Message 15105 in response to message 15104

Mark Forester wrote:

Quote:
I was looking for a discriptive term that would describe a material that can withstand gravatational force 10^11 times higher than Earth's without yielding. What would you suggest in place of "stiff"?

The thing is, you can put two kinds of stress on matter: shear and compression. Compression is when you squeeze stuff, shear is when you move bits of it past each other in different directions without compression (or expansion).

Materials can respond very differently to shear and compression. Air goes with whatever you do to it, very little resistance. Water moves readily if you shear it, but squeeze all you like and it doesn't give. So it's a fluid, but an incompressible one. Rock resists both compression and shear.

Coming back to neutron stars, for gravitational wave emission we want to know how well the stuff holds up mountains. That means computing the "shear modulus", which is basically how much energy it takes to shear it a certain amount. Holding up (not compressing further) under 10^11 gees is impressive, but could be done by a fluid and is a separate issue from shear.

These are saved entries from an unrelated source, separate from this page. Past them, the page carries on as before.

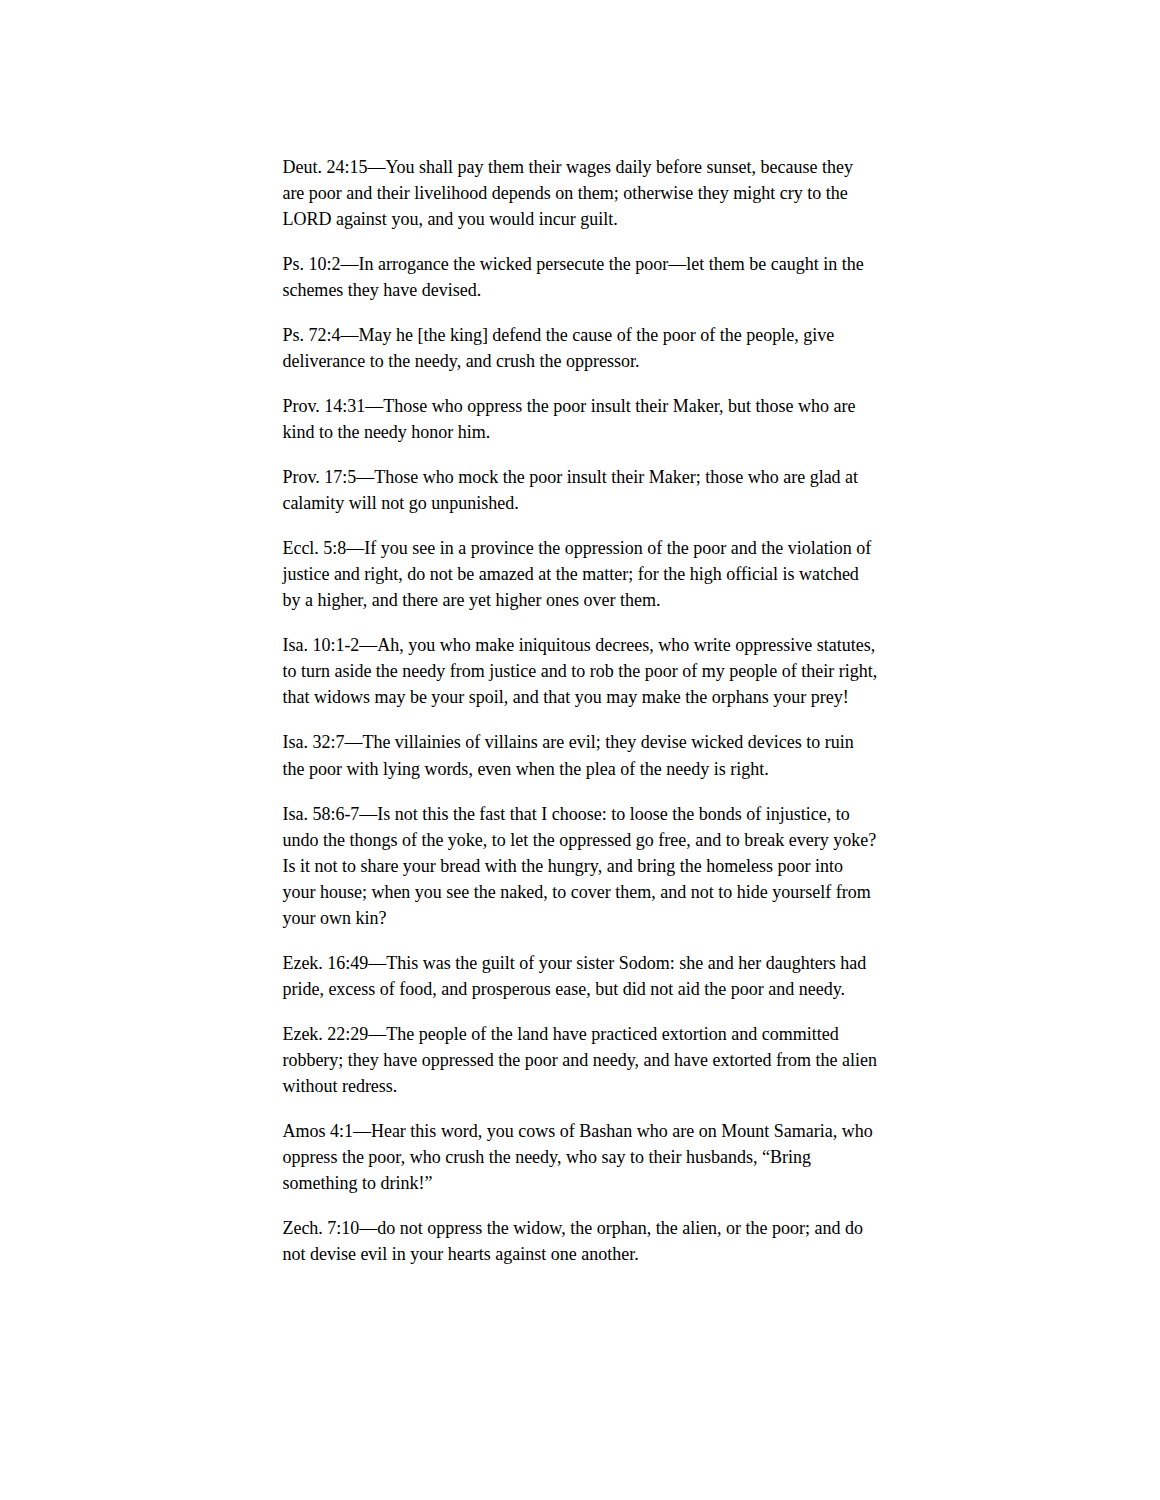Deut. 24:15—You shall pay them their wages daily before sunset, because they are poor and their livelihood depends on them; otherwise they might cry to the LORD against you, and you would incur guilt.
Ps. 10:2—In arrogance the wicked persecute the poor—let them be caught in the schemes they have devised.
Ps. 72:4—May he [the king] defend the cause of the poor of the people, give deliverance to the needy, and crush the oppressor.
Prov. 14:31—Those who oppress the poor insult their Maker, but those who are kind to the needy honor him.
Prov. 17:5—Those who mock the poor insult their Maker; those who are glad at calamity will not go unpunished.
Eccl. 5:8—If you see in a province the oppression of the poor and the violation of justice and right, do not be amazed at the matter; for the high official is watched by a higher, and there are yet higher ones over them.
Isa. 10:1-2—Ah, you who make iniquitous decrees, who write oppressive statutes, to turn aside the needy from justice and to rob the poor of my people of their right, that widows may be your spoil, and that you may make the orphans your prey!
Isa. 32:7—The villainies of villains are evil; they devise wicked devices to ruin the poor with lying words, even when the plea of the needy is right.
Isa. 58:6-7—Is not this the fast that I choose: to loose the bonds of injustice, to undo the thongs of the yoke, to let the oppressed go free, and to break every yoke? Is it not to share your bread with the hungry, and bring the homeless poor into your house; when you see the naked, to cover them, and not to hide yourself from your own kin?
Ezek. 16:49—This was the guilt of your sister Sodom: she and her daughters had pride, excess of food, and prosperous ease, but did not aid the poor and needy.
Ezek. 22:29—The people of the land have practiced extortion and committed robbery; they have oppressed the poor and needy, and have extorted from the alien without redress.
Amos 4:1—Hear this word, you cows of Bashan who are on Mount Samaria, who oppress the poor, who crush the needy, who say to their husbands, “Bring something to drink!”
Zech. 7:10—do not oppress the widow, the orphan, the alien, or the poor; and do not devise evil in your hearts against one another.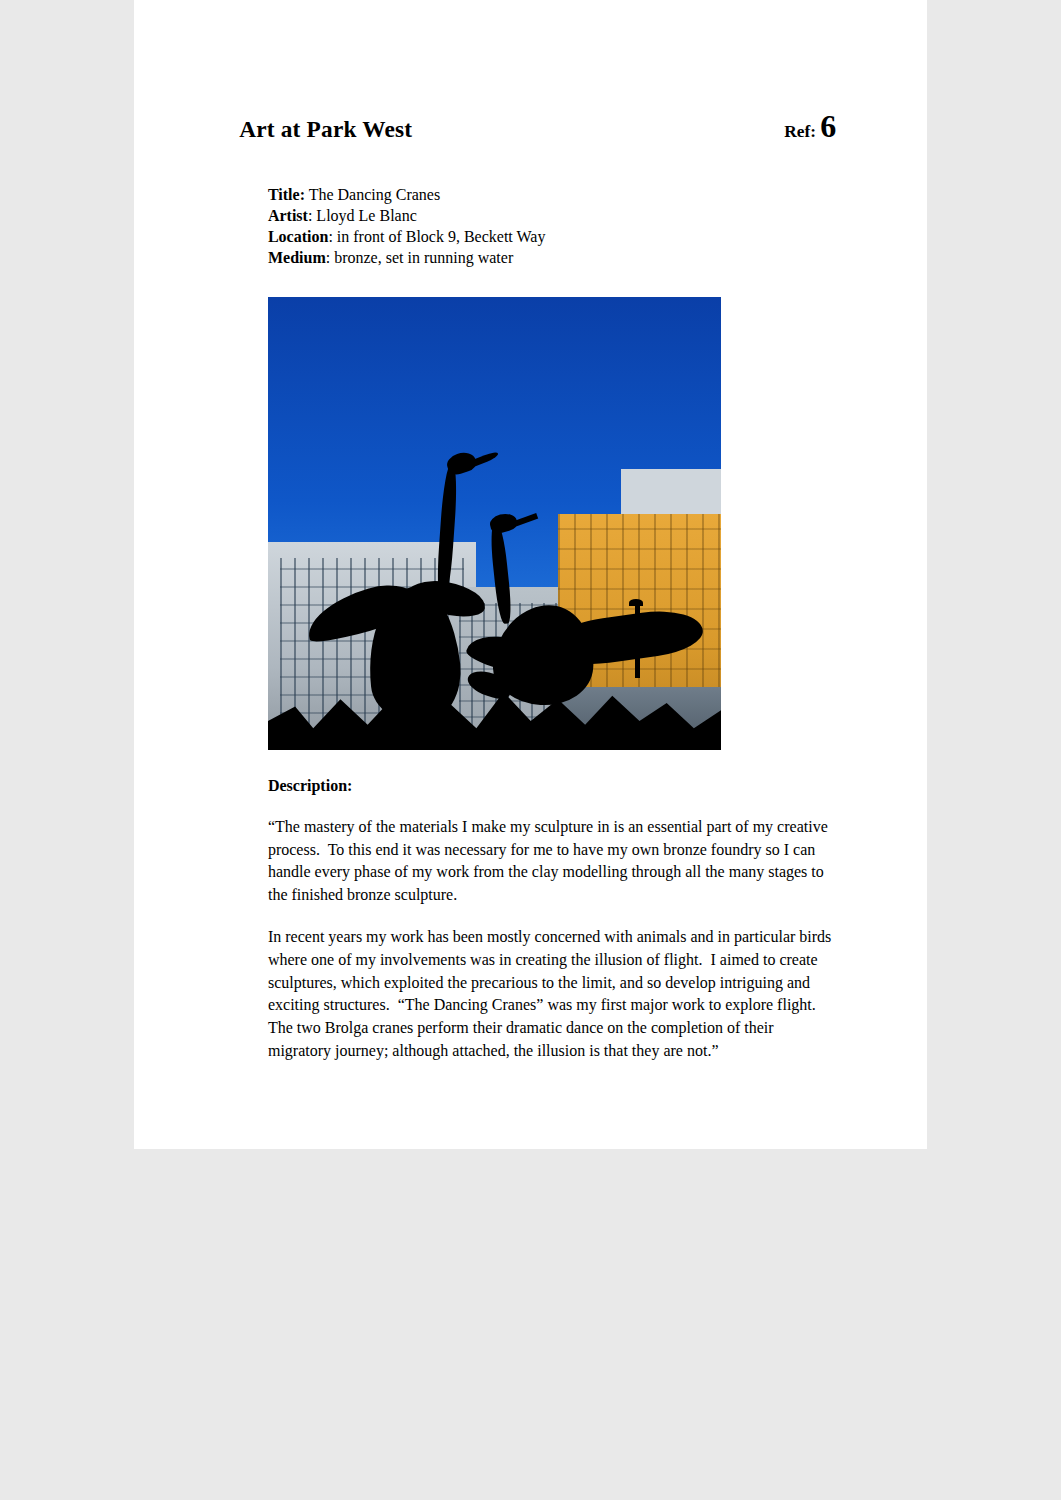Art at Park West
Ref: 6
Title: The Dancing Cranes
Artist: Lloyd Le Blanc
Location: in front of Block 9, Beckett Way
Medium: bronze, set in running water
Description:
“The mastery of the materials I make my sculpture in is an essential part of my creative process. To this end it was necessary for me to have my own bronze foundry so I can handle every phase of my work from the clay modelling through all the many stages to the finished bronze sculpture.
In recent years my work has been mostly concerned with animals and in particular birds where one of my involvements was in creating the illusion of flight. I aimed to create sculptures, which exploited the precarious to the limit, and so develop intriguing and exciting structures. “The Dancing Cranes” was my first major work to explore flight. The two Brolga cranes perform their dramatic dance on the completion of their migratory journey; although attached, the illusion is that they are not.”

Think of the ocean, where the water at the bottom of the Marianas Trench is holding up under more pressure than in the deepest mines. But the shear modulus is zero, so it's a fluid. Or think of rock. As you go deeper in the Earth's crust, the rock acts more and more like a fluid. The shear modulus is staying about constant, but the pressure goes up enormously. What determines how "solid" something is, in the sense of resisting shear as much as resisting compression, is the ratio of the shear modulus to the pressure.

In the solid parts of neutron stars, that ratio should be around 10^-3. So the solid parts can hold up mountains, but they'll be relatively short. On Earth the highest mountain is 1/600 of the radius, but on a neutron star the highest mountain is probably no more than 1/10^6, certainly no more than 1/10^4.

So I wouldn't call the crust "stiff" because mechanically it almost acts like a fluid. Indeed, most of the stuff underneath is fluid, and it's resisting even higher pressure than the stuff on top (like ocean depths under the ice pack, or the Earth's fluid mantle under its crust).

I guess in the end I wouldn't use a single word, because no single word in English is appropriate. As Terry Pratchett once said:

Quote:
... [W]e are trying to understand the fundamental workings of the universe via a language devised for telling one another when the best fruit is.